The impacts of SAM on Australian rainfall vary by season. Fig. 16 shows the SAM impacts on Australia by regressing the rainfall anomaly onto the monthly SAM index. During austral summer (DJF), a positive phase of SAM (westerlies contract towards the pole) tends to increase rainfall across most of eastern Australia (including southern Queensland, New South Wales and Victoria) (Fig. 16a) (e.g. Gillett et al. 2006; Hendon et al. 2007b, 2014). The SAM’s impacts on Australian summer rainfall is weaker-than-observed in the GC2 (Fig. 16b), whereas both GC4 and GC5-rc4 show a stronger-than-observed rainfall relationship over eastern Australia (Fig. 16c, d).

Fig. 16.

The regression map of rainfall (shading, mm day^–1) onto the monthly SAM index during summer for (a) ERA5, (b) GC2, (c) GC4, and (d) GC5-rc4. The dots indicate significance at the 5% level for the rainfall anomaly. (e–h) same as (a–d) but for the austral winter season (JJA).

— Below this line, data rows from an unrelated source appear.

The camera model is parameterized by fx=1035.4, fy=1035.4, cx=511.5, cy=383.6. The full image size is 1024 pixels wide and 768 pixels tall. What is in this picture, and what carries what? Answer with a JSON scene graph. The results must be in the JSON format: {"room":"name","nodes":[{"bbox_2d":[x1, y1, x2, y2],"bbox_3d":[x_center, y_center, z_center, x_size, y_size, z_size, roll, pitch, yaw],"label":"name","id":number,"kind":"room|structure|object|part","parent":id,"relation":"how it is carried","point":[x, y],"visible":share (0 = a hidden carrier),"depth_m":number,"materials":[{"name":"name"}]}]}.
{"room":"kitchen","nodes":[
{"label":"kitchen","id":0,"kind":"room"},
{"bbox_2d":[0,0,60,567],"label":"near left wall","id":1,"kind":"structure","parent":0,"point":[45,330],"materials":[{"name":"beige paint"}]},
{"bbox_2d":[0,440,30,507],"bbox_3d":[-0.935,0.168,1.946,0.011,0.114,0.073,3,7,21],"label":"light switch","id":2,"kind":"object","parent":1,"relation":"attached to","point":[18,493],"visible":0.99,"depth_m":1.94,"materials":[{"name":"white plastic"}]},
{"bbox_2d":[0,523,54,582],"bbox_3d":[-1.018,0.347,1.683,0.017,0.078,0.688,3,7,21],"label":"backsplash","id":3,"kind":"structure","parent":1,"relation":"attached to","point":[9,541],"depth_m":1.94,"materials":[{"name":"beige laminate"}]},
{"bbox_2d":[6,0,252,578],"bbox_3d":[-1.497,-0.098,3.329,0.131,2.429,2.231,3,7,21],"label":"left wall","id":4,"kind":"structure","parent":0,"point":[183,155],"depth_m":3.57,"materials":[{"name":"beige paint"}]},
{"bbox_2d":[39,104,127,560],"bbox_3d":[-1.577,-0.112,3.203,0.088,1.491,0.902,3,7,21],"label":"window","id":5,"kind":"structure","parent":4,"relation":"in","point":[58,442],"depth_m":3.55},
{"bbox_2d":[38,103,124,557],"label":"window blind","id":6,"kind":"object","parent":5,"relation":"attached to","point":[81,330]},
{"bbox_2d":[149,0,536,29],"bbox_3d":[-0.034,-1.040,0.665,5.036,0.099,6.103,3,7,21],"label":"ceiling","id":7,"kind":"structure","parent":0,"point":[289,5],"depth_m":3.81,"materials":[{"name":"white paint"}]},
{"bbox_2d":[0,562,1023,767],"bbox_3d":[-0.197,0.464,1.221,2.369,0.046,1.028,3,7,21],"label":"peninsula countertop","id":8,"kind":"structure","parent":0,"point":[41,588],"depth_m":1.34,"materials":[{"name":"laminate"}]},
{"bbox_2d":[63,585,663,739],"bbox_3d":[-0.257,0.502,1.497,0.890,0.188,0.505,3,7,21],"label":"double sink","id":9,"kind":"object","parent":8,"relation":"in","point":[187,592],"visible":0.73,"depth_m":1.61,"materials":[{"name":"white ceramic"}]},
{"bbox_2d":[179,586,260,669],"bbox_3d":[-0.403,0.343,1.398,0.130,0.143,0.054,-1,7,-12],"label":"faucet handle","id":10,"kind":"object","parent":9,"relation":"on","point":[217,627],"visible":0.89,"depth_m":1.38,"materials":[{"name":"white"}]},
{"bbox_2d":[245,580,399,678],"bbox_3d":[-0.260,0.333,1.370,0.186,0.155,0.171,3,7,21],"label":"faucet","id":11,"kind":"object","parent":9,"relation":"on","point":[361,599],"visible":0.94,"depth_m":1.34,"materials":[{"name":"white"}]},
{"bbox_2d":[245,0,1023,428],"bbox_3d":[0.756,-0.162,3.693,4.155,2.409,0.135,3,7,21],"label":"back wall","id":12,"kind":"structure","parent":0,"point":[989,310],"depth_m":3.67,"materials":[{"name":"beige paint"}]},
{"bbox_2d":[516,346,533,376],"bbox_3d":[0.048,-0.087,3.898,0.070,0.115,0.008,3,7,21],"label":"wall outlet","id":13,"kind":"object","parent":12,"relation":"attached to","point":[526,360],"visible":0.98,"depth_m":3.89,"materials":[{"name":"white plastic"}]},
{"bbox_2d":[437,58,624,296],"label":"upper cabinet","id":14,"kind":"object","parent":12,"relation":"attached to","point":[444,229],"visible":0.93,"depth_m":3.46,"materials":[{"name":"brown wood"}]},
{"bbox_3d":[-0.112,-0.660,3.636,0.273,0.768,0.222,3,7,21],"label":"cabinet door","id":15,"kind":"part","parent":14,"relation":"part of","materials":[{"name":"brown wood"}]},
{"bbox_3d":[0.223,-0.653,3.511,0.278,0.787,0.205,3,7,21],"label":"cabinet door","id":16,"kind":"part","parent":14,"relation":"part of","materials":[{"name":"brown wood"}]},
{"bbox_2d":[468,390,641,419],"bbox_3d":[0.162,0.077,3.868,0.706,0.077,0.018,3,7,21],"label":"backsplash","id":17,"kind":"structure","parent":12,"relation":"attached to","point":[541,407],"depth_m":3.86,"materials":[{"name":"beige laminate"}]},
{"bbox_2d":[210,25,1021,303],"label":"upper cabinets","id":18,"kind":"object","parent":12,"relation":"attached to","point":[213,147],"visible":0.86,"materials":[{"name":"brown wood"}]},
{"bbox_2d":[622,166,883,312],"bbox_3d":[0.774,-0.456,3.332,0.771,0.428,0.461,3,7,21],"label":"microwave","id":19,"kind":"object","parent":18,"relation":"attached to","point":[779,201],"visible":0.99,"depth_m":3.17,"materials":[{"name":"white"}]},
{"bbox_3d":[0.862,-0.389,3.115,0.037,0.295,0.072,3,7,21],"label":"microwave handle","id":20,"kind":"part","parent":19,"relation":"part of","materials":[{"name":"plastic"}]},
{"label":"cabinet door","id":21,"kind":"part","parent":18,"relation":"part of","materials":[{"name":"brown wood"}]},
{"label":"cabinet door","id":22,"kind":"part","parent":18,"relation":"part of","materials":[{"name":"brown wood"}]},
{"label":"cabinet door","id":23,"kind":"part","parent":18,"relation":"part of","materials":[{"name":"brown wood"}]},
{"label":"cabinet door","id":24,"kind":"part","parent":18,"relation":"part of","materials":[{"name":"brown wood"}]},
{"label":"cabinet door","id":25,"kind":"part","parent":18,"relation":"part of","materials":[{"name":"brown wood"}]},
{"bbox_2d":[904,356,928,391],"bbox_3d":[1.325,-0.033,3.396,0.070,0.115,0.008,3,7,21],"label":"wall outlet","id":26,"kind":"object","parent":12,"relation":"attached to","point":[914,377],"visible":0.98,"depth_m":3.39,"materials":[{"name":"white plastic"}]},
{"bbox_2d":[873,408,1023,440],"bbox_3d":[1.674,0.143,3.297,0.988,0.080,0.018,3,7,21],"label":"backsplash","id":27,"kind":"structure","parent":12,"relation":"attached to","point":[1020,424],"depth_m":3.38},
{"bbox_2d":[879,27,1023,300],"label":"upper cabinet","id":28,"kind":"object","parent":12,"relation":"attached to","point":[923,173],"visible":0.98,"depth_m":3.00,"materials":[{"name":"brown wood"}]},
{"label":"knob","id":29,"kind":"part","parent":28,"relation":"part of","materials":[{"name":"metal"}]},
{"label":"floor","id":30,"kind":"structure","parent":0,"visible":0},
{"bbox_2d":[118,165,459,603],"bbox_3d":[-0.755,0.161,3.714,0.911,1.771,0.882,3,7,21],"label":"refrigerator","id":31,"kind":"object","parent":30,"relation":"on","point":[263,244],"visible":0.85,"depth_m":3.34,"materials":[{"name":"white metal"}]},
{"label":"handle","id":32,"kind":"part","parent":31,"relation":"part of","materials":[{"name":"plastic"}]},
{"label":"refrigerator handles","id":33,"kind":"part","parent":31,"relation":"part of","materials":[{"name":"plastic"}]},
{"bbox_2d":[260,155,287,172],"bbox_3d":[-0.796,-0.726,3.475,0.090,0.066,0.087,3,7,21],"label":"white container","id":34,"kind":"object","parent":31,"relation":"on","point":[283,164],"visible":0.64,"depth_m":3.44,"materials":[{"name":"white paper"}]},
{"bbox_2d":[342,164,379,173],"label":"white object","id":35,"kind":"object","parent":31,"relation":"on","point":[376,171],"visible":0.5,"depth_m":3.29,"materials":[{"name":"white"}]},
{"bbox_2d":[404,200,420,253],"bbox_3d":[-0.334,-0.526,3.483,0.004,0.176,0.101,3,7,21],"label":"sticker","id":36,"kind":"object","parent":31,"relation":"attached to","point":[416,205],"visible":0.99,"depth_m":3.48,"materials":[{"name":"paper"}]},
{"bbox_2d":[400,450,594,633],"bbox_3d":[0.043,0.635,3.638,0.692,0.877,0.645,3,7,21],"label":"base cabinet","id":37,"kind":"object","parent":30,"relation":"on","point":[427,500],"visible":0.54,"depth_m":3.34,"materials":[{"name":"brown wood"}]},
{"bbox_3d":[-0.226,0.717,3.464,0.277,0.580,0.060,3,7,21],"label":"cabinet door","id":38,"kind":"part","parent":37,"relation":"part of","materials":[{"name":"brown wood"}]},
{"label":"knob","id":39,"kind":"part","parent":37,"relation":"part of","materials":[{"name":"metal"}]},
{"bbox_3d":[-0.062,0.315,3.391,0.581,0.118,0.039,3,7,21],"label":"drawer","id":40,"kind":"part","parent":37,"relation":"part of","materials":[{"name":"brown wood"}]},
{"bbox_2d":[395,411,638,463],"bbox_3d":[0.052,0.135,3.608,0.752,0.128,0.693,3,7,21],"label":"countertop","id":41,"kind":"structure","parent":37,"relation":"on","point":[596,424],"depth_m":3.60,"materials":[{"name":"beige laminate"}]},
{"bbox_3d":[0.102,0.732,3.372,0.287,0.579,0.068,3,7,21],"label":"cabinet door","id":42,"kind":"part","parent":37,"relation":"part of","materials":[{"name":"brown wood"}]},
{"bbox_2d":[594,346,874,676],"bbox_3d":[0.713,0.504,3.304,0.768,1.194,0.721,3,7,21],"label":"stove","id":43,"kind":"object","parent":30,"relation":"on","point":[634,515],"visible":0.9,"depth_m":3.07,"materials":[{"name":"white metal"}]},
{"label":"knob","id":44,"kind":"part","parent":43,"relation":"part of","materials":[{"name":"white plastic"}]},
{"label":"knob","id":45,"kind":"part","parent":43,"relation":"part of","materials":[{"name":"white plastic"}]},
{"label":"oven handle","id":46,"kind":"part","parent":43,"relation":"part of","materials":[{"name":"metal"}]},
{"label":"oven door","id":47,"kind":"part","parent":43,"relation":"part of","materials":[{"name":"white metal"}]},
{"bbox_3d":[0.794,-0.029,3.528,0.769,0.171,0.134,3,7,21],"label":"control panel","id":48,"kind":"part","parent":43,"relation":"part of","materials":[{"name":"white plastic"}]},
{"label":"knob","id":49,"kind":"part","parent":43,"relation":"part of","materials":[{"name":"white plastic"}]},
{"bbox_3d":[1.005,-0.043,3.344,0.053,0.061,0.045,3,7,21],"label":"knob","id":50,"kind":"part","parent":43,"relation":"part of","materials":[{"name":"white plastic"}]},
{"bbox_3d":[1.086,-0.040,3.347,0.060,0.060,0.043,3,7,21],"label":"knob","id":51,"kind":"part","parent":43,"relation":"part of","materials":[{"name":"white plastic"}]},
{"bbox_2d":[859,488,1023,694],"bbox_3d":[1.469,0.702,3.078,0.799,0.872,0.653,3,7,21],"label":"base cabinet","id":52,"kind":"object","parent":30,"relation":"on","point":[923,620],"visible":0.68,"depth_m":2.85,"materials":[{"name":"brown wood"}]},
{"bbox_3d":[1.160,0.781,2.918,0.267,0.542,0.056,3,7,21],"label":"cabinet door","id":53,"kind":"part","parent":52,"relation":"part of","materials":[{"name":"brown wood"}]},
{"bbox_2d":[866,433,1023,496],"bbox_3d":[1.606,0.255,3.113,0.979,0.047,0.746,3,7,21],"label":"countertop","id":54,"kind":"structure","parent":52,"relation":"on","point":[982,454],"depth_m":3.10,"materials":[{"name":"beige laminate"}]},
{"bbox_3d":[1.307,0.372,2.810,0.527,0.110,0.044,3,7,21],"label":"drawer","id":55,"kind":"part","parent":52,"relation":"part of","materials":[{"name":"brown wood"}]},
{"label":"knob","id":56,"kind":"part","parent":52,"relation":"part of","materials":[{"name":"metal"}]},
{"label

The SAM has been shown to have a negative correlation with ENSO (e.g. L’Heureux and Thompson 2006; Dätwyler et al. 2020). A shift towards more El Niño-like conditions coincides with weaker mid-latitude westerlies, an equatorward shift of the storm tracks and a more negative phase of the SAM (e.g. Lim et al. 2013). Table 2 shows that, unlike GC2 and GC4, GC5 is able to capture this correlation. It is interesting to note that a strong significant region is shown over tropical Australia in GC5-rc4 (Fig. 16d), which might be related to the strong SAM–ENSO teleconnection present in GC5, and not seen in either GC2 and GC4 (Table 2). This correlation although similar to observed, together with an overactive ENSO in GC5, might be causing the stronger than observed teleconnection over northern Australia. This will need to be investigated further in future studies.

During winter (JJA), a positive SAM is associated with increased rainfall over eastern Australia but decreased rainfall in the south-west and the south-east, including Victoria and Tasmania (Fig. 16e) (e.g. Hendon et al. 2007b; Risbey et al. 2009). All the GC models can represent the reduced rainfall in south-western and south-eastern Australia, but only GC5-rc4 shows the significant increase in rainfall over eastern Australia (Fig. 15f). In summary, GC5-rc4 shows an improved SAM–eastern Australia winter rainfall teleconnection.